**Problem statement:**
Could you copy exactly the lines below from the one with "hfov_deg: 56.8" to the one with "hfov_deg: 63.7", inclusive, leaving out any pictures?

Materials provided below:

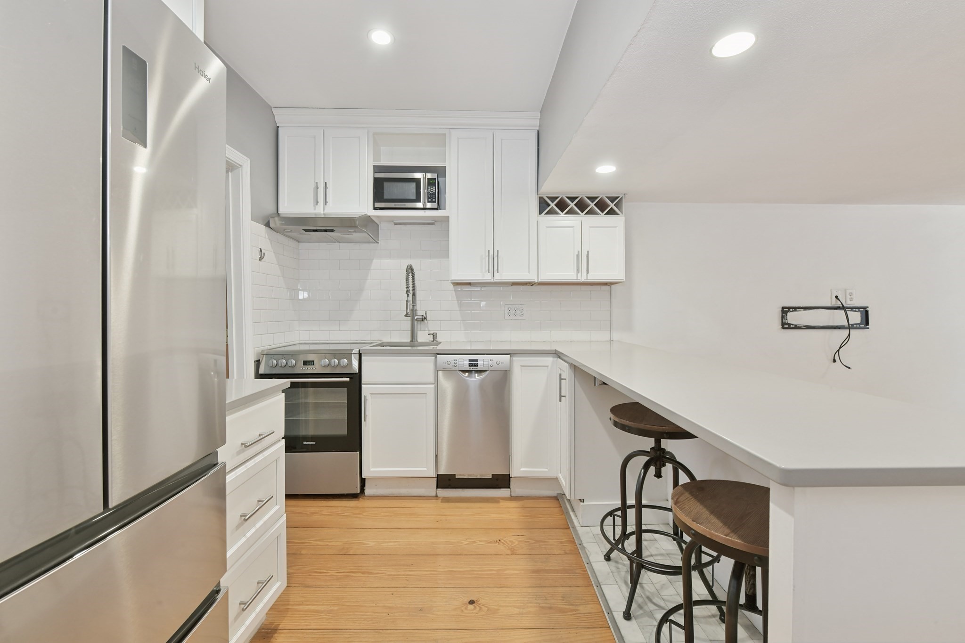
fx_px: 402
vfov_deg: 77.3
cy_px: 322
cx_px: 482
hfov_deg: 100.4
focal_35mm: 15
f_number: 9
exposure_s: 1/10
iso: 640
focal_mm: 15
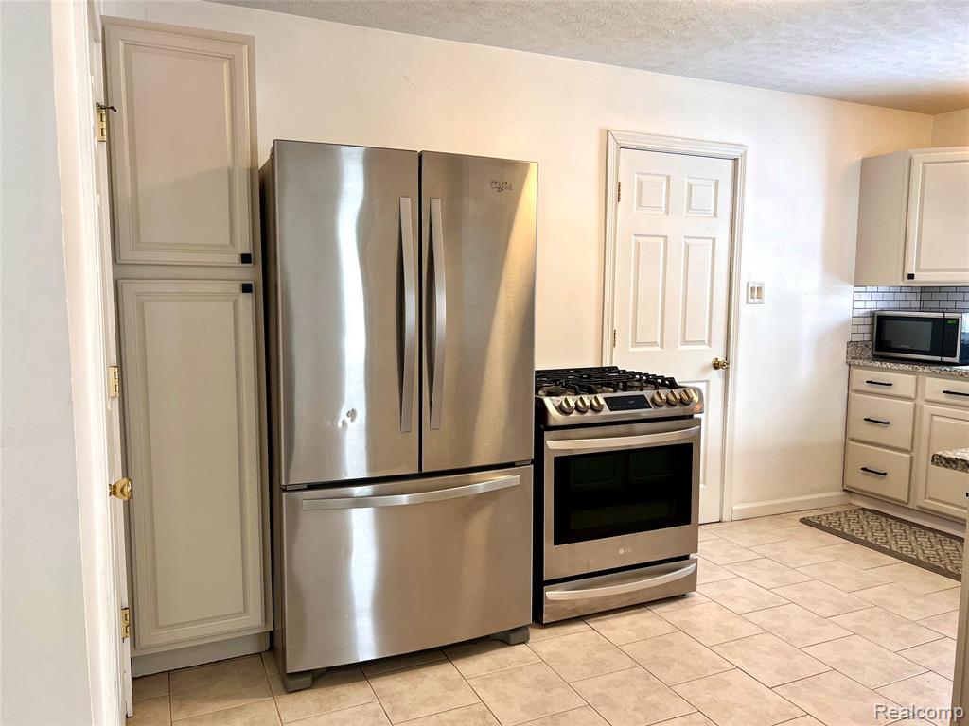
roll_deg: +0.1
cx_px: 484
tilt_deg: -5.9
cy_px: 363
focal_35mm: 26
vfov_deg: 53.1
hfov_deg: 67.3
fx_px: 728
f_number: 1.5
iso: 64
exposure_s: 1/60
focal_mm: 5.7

End of Materials provided.
Materials provided below:

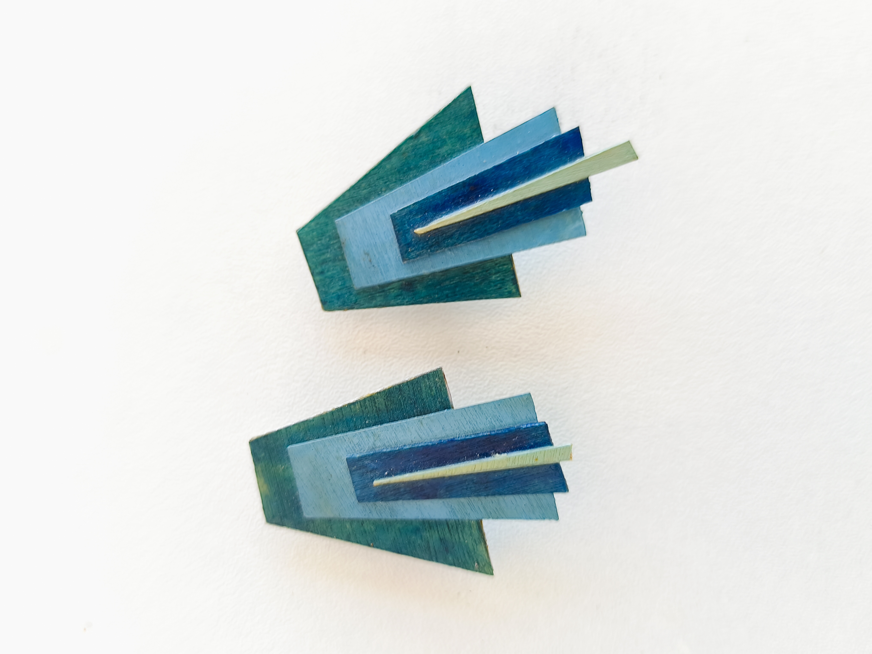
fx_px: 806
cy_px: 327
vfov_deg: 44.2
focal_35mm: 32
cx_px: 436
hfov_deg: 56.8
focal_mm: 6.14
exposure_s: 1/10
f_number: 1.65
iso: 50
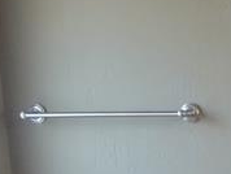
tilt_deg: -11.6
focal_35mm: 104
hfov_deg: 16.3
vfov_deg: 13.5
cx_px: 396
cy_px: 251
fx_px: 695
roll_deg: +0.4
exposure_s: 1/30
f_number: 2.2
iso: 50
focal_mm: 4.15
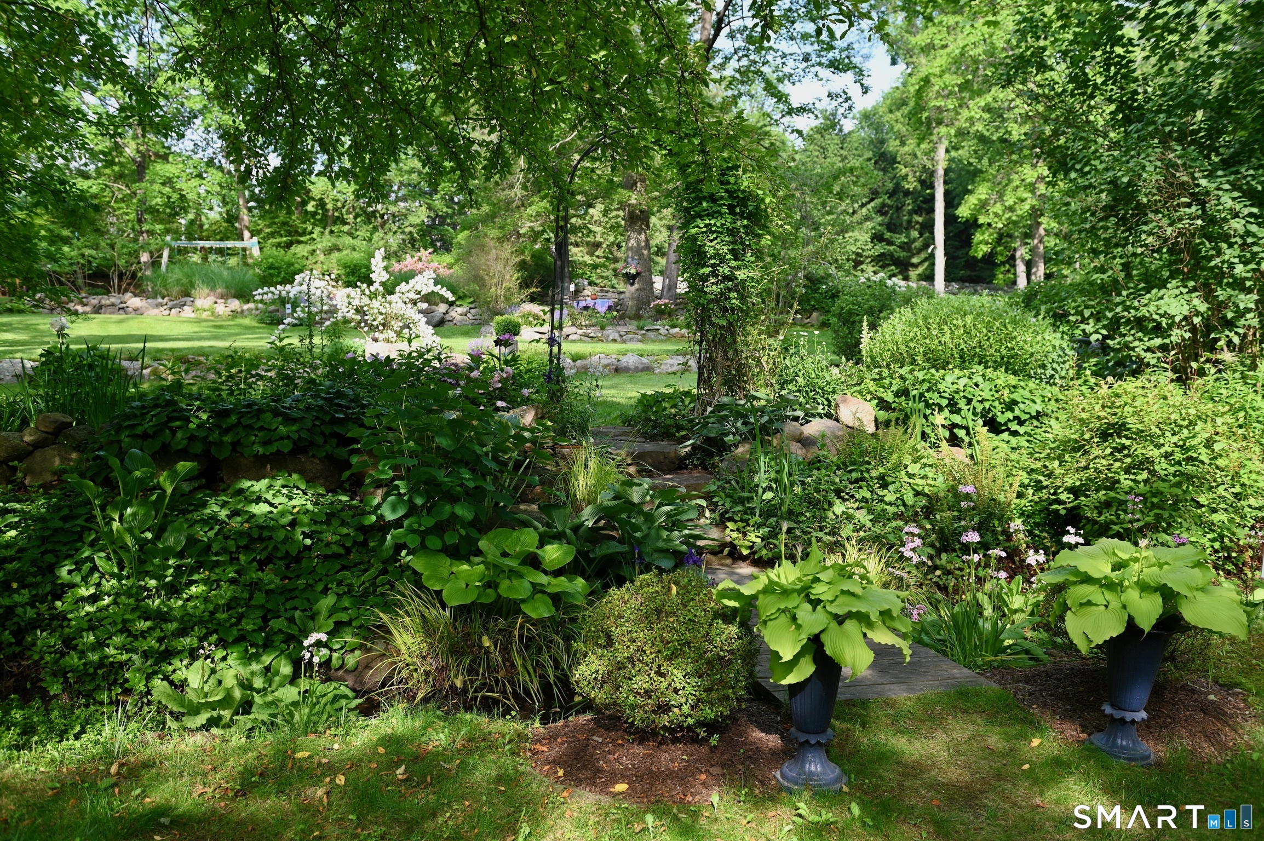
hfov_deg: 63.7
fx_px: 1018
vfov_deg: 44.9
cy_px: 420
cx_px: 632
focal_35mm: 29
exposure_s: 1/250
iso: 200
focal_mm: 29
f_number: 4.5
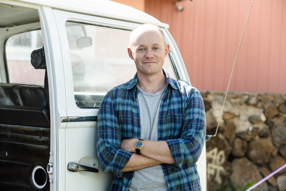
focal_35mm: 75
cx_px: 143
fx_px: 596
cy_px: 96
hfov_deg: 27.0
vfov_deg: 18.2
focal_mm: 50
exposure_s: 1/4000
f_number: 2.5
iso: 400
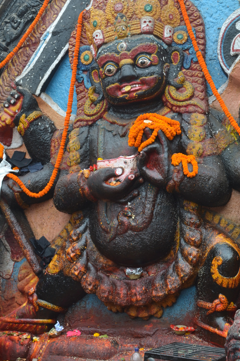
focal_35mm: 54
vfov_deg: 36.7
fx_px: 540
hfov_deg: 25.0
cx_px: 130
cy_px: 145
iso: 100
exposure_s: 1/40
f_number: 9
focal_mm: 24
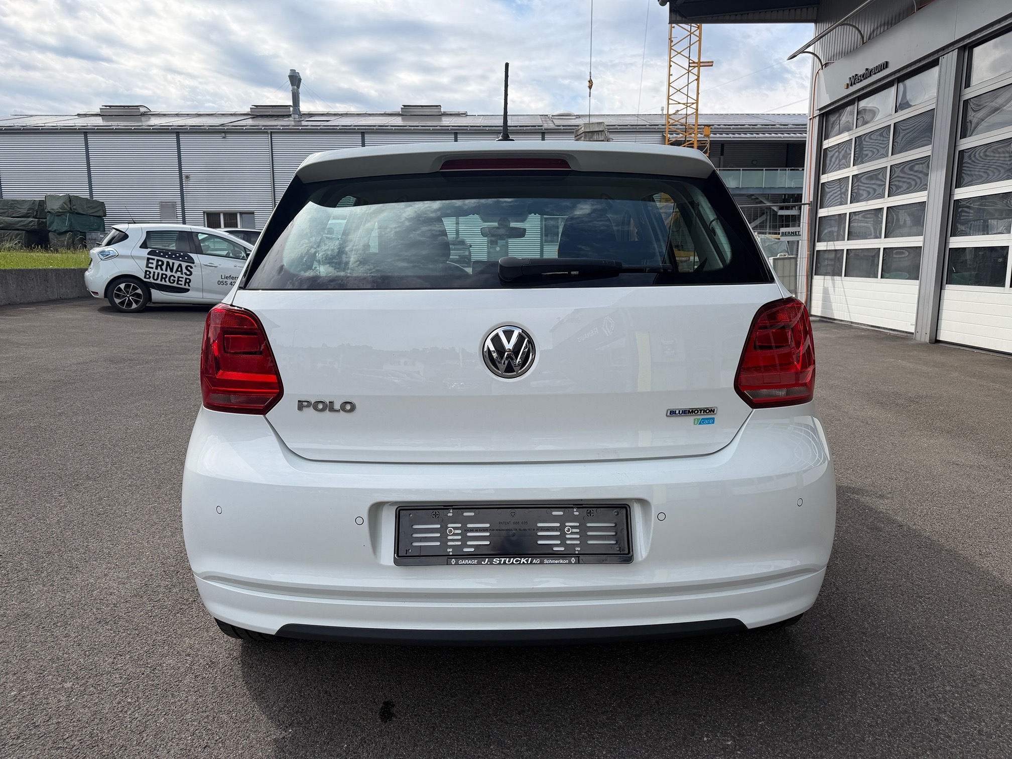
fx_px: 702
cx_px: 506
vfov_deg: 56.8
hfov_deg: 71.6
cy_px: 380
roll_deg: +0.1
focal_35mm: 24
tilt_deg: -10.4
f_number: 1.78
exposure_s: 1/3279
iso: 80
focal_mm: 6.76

End of Materials provided.

**The completed task:**
hfov_deg: 56.8
focal_mm: 6.14
exposure_s: 1/10
f_number: 1.65
iso: 50
tilt_deg: -11.6
focal_35mm: 104
hfov_deg: 16.3
vfov_deg: 13.5
cx_px: 396
cy_px: 251
fx_px: 695
roll_deg: +0.4
exposure_s: 1/30
f_number: 2.2
iso: 50
focal_mm: 4.15
hfov_deg: 63.7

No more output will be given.